Each record, word for word and stripped of pictures, is what the answer should contain.

RECORD EXTRACTS START

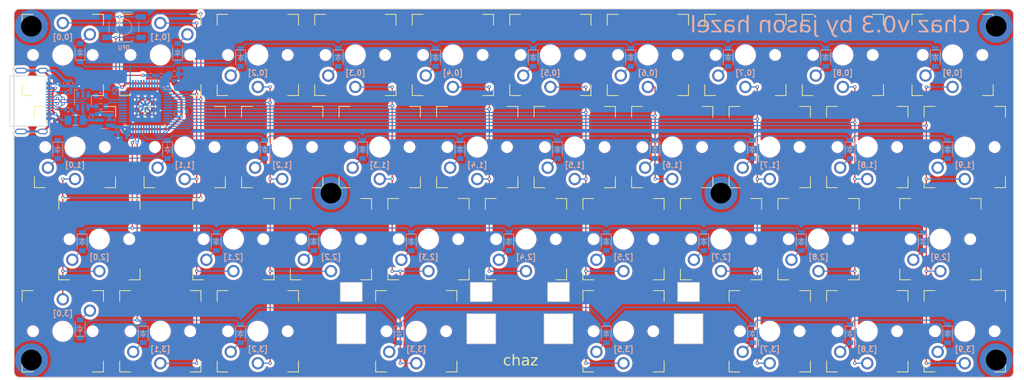
<source format=kicad_pcb>
(kicad_pcb (version 20221018) (generator pcbnew)

  (general
    (thickness 1.6)
  )

  (paper "A3")
  (title_block
    (title "chaz")
    (rev "2")
    (company "jasonhazel")
  )

  (layers
    (0 "F.Cu" signal)
    (31 "B.Cu" signal)
    (32 "B.Adhes" user "B.Adhesive")
    (33 "F.Adhes" user "F.Adhesive")
    (34 "B.Paste" user)
    (35 "F.Paste" user)
    (36 "B.SilkS" user "B.Silkscreen")
    (37 "F.SilkS" user "F.Silkscreen")
    (38 "B.Mask" user)
    (39 "F.Mask" user)
    (40 "Dwgs.User" user "User.Drawings")
    (41 "Cmts.User" user "User.Comments")
    (42 "Eco1.User" user "User.Eco1")
    (43 "Eco2.User" user "User.Eco2")
    (44 "Edge.Cuts" user)
    (45 "Margin" user)
    (46 "B.CrtYd" user "B.Courtyard")
    (47 "F.CrtYd" user "F.Courtyard")
    (48 "B.Fab" user)
    (49 "F.Fab" user)
  )

  (setup
    (pad_to_mask_clearance 0.05)
    (pcbplotparams
      (layerselection 0x00010fc_ffffffff)
      (plot_on_all_layers_selection 0x0000000_00000000)
      (disableapertmacros false)
      (usegerberextensions false)
      (usegerberattributes true)
      (usegerberadvancedattributes true)
      (creategerberjobfile true)
      (dashed_line_dash_ratio 12.000000)
      (dashed_line_gap_ratio 3.000000)
      (svgprecision 4)
      (plotframeref false)
      (viasonmask false)
      (mode 1)
      (useauxorigin false)
      (hpglpennumber 1)
      (hpglpenspeed 20)
      (hpglpendiameter 15.000000)
      (dxfpolygonmode true)
      (dxfimperialunits true)
      (dxfusepcbnewfont true)
      (psnegative false)
      (psa4output false)
      (plotreference true)
      (plotvalue true)
      (plotinvisibletext false)
      (sketchpadsonfab false)
      (subtractmaskfromsilk false)
      (outputformat 1)
      (mirror false)
      (drillshape 1)
      (scaleselection 1)
      (outputdirectory "")
    )
  )

  (net 0 "")
  (net 1 "GND")
  (net 2 "+5V")
  (net 3 "+3V3")
  (net 4 "NRST")
  (net 5 "GNDREF")
  (net 6 "Net-(D1-A)")
  (net 7 "Net-(D2-A)")
  (net 8 "Net-(D3-A)")
  (net 9 "Net-(D4-A)")
  (net 10 "Net-(D5-A)")
  (net 11 "Net-(D6-A)")
  (net 12 "Net-(D7-A)")
  (net 13 "Net-(D8-A)")
  (net 14 "Net-(D9-A)")
  (net 15 "Net-(D10-A)")
  (net 16 "Net-(D11-A)")
  (net 17 "Net-(D12-A)")
  (net 18 "Net-(D13-A)")
  (net 19 "Net-(D14-A)")
  (net 20 "Net-(D15-A)")
  (net 21 "Net-(D16-A)")
  (net 22 "Net-(D17-A)")
  (net 23 "Net-(D18-A)")
  (net 24 "Net-(D19-A)")
  (net 25 "Net-(D20-A)")
  (net 26 "Net-(D21-A)")
  (net 27 "Net-(D22-A)")
  (net 28 "Net-(D23-A)")
  (net 29 "Net-(D24-A)")
  (net 30 "Net-(D25-A)")
  (net 31 "Net-(D26-A)")
  (net 32 "Net-(D27-A)")
  (net 33 "Net-(D28-A)")
  (net 34 "Net-(D29-A)")
  (net 35 "Net-(D30-A)")
  (net 36 "Net-(D31-A)")
  (net 37 "Net-(D32-A)")
  (net 38 "Net-(D33-A)")
  (net 39 "Net-(D34-A)")
  (net 40 "Net-(D35-A)")
  (net 41 "Net-(D36-A)")
  (net 42 "Net-(D37-A)")
  (net 43 "VBUS")
  (net 44 "/stm32f072c/CC1")
  (net 45 "DBUS+")
  (net 46 "DBUS-")
  (net 47 "unconnected-(J1-SBU1-PadA8)")
  (net 48 "/stm32f072c/CC2")
  (net 49 "unconnected-(J1-SBU2-PadB8)")
  (net 50 "Net-(U1-PA12)")
  (net 51 "Net-(U1-PA11)")
  (net 52 "BOOT0")
  (net 53 "unconnected-(U2-IO1-Pad1)")
  (net 54 "unconnected-(U2-IO4-Pad6)")
  (net 55 "C13")
  (net 56 "C14")
  (net 57 "C15")
  (net 58 "F0")
  (net 59 "F1")
  (net 60 "A0")
  (net 61 "A1")
  (net 62 "A2")
  (net 63 "A3")
  (net 64 "A4")
  (net 65 "A5")
  (net 66 "A6")
  (net 67 "A7")
  (net 68 "B0")
  (net 69 "B1")
  (net 70 "B2")
  (net 71 "B10")
  (net 72 "B11")
  (net 73 "B12")
  (net 74 "B13")
  (net 75 "B14")
  (net 76 "B15")
  (net 77 "A8")
  (net 78 "A9")
  (net 79 "A10")
  (net 80 "A13")
  (net 81 "A14")
  (net 82 "A15")
  (net 83 "B3")
  (net 84 "unconnected-(U1-PB4-Pad40)")
  (net 85 "unconnected-(U1-PB5-Pad41)")
  (net 86 "unconnected-(U1-PB6-Pad42)")
  (net 87 "unconnected-(U1-PB7-Pad43)")
  (net 88 "B8")
  (net 89 "B9")

  (footprint "chaz:choc-1u-millmax" (layer "F.Cu") (at 166.5 0))

  (footprint "chaz:Choc-1.25u-millmax" (layer "F.Cu") (at 164.25 -51))

  (footprint "chaz:choc-1u-millmax" (layer "F.Cu") (at 148.5 0))

  (footprint "chaz:choc-1u-millmax" (layer "F.Cu") (at 76.5 -34))

  (footprint "chaz:choc-1u-millmax" (layer "F.Cu")
    (tstamp 17093259-9706-4395-beee-6e430d8430f0
... [3469502 chars truncated]
</source>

RECORD EXTRACTS END

* [OUTPUT OF THE TASK]:
<source format=kicad_pcb>
(kicad_pcb (version 20221018) (generator pcbnew)

  (general
    (thickness 1.6)
  )

  (paper "A3")
  (title_block
    (title "chaz")
    (rev "2")
    (company "jasonhazel")
  )

  (layers
    (0 "F.Cu" signal)
    (31 "B.Cu" signal)
    (32 "B.Adhes" user "B.Adhesive")
    (33 "F.Adhes" user "F.Adhesive")
    (34 "B.Paste" user)
    (35 "F.Paste" user)
    (36 "B.SilkS" user "B.Silkscreen")
    (37 "F.SilkS" user "F.Silkscreen")
    (38 "B.Mask" user)
    (39 "F.Mask" user)
    (40 "Dwgs.User" user "User.Drawings")
    (41 "Cmts.User" user "User.Comments")
    (42 "Eco1.User" user "User.Eco1")
    (43 "Eco2.User" user "User.Eco2")
    (44 "Edge.Cuts" user)
    (45 "Margin" user)
    (46 "B.CrtYd" user "B.Courtyard")
    (47 "F.CrtYd" user "F.Courtyard")
    (48 "B.Fab" user)
    (49 "F.Fab" user)
  )

  (setup
    (pad_to_mask_clearance 0.05)
    (pcbplotparams
      (layerselection 0x00010fc_ffffffff)
      (plot_on_all_layers_selection 0x0000000_00000000)
      (disableapertmacros false)
      (usegerberextensions false)
      (usegerberattributes true)
      (usegerberadvancedattributes true)
      (creategerberjobfile true)
      (dashed_line_dash_ratio 12.000000)
      (dashed_line_gap_ratio 3.000000)
      (svgprecision 4)
      (plotframeref false)
      (viasonmask false)
      (mode 1)
      (useauxorigin false)
      (hpglpennumber 1)
      (hpglpenspeed 20)
      (hpglpendiameter 15.000000)
      (dxfpolygonmode true)
      (dxfimperialunits true)
      (dxfusepcbnewfont true)
      (psnegative false)
      (psa4output false)
      (plotreference true)
      (plotvalue true)
      (plotinvisibletext false)
      (sketchpadsonfab false)
      (subtractmaskfromsilk false)
      (outputformat 1)
      (mirror false)
      (drillshape 1)
      (scaleselection 1)
      (outputdirectory "")
    )
  )

  (net 0 "")
  (net 1 "GND")
  (net 2 "+5V")
  (net 3 "+3V3")
  (net 4 "NRST")
  (net 5 "GNDREF")
  (net 6 "Net-(D1-A)")
  (net 7 "Net-(D2-A)")
  (net 8 "Net-(D3-A)")
  (net 9 "Net-(D4-A)")
  (net 10 "Net-(D5-A)")
  (net 11 "Net-(D6-A)")
  (net 12 "Net-(D7-A)")
  (net 13 "Net-(D8-A)")
  (net 14 "Net-(D9-A)")
  (net 15 "Net-(D10-A)")
  (net 16 "Net-(D11-A)")
  (net 17 "Net-(D12-A)")
  (net 18 "Net-(D13-A)")
  (net 19 "Net-(D14-A)")
  (net 20 "Net-(D15-A)")
  (net 21 "Net-(D16-A)")
  (net 22 "Net-(D17-A)")
  (net 23 "Net-(D18-A)")
  (net 24 "Net-(D19-A)")
  (net 25 "Net-(D20-A)")
  (net 26 "Net-(D21-A)")
  (net 27 "Net-(D22-A)")
  (net 28 "Net-(D23-A)")
  (net 29 "Net-(D24-A)")
  (net 30 "Net-(D25-A)")
  (net 31 "Net-(D26-A)")
  (net 32 "Net-(D27-A)")
  (net 33 "Net-(D28-A)")
  (net 34 "Net-(D29-A)")
  (net 35 "Net-(D30-A)")
  (net 36 "Net-(D31-A)")
  (net 37 "Net-(D32-A)")
  (net 38 "Net-(D33-A)")
  (net 39 "Net-(D34-A)")
  (net 40 "Net-(D35-A)")
  (net 41 "Net-(D36-A)")
  (net 42 "Net-(D37-A)")
  (net 43 "VBUS")
  (net 44 "/stm32f072c/CC1")
  (net 45 "DBUS+")
  (net 46 "DBUS-")
  (net 47 "unconnected-(J1-SBU1-PadA8)")
  (net 48 "/stm32f072c/CC2")
  (net 49 "unconnected-(J1-SBU2-PadB8)")
  (net 50 "Net-(U1-PA12)")
  (net 51 "Net-(U1-PA11)")
  (net 52 "BOOT0")
  (net 53 "unconnected-(U2-IO1-Pad1)")
  (net 54 "unconnected-(U2-IO4-Pad6)")
  (net 55 "C13")
  (net 56 "C14")
  (net 57 "C15")
  (net 58 "F0")
  (net 59 "F1")
  (net 60 "A0")
  (net 61 "A1")
  (net 62 "A2")
  (net 63 "A3")
  (net 64 "A4")
  (net 65 "A5")
  (net 66 "A6")
  (net 67 "A7")
  (net 68 "B0")
  (net 69 "B1")
  (net 70 "B2")
  (net 71 "B10")
  (net 72 "B11")
  (net 73 "B12")
  (net 74 "B13")
  (net 75 "B14")
  (net 76 "B15")
  (net 77 "A8")
  (net 78 "A9")
  (net 79 "A10")
  (net 80 "A13")
  (net 81 "A14")
  (net 82 "A15")
  (net 83 "B3")
  (net 84 "unconnected-(U1-PB4-Pad40)")
  (net 85 "unconnected-(U1-PB5-Pad41)")
  (net 86 "unconnected-(U1-PB6-Pad42)")
  (net 87 "unconnected-(U1-PB7-Pad43)")
  (net 88 "B8")
  (net 89 "B9")

  (footprint "chaz:choc-1u-millmax" (layer "F.Cu") (at 166.5 0))

  (footprint "chaz:Choc-1.25u-millmax" (layer "F.Cu") (at 164.25 -51))

  (footprint "chaz:choc-1u-millmax" (layer "F.Cu") (at 148.5 0))

  (footprint "chaz:choc-1u-millmax" (layer "F.Cu") (at 76.5 -34))

  (footprint "chaz:choc-1u-millmax" (layer "F.Cu")
    (tstamp 17093259-9706-4395-beee-6e430d8430f0
... [3469502 chars truncated]
</source>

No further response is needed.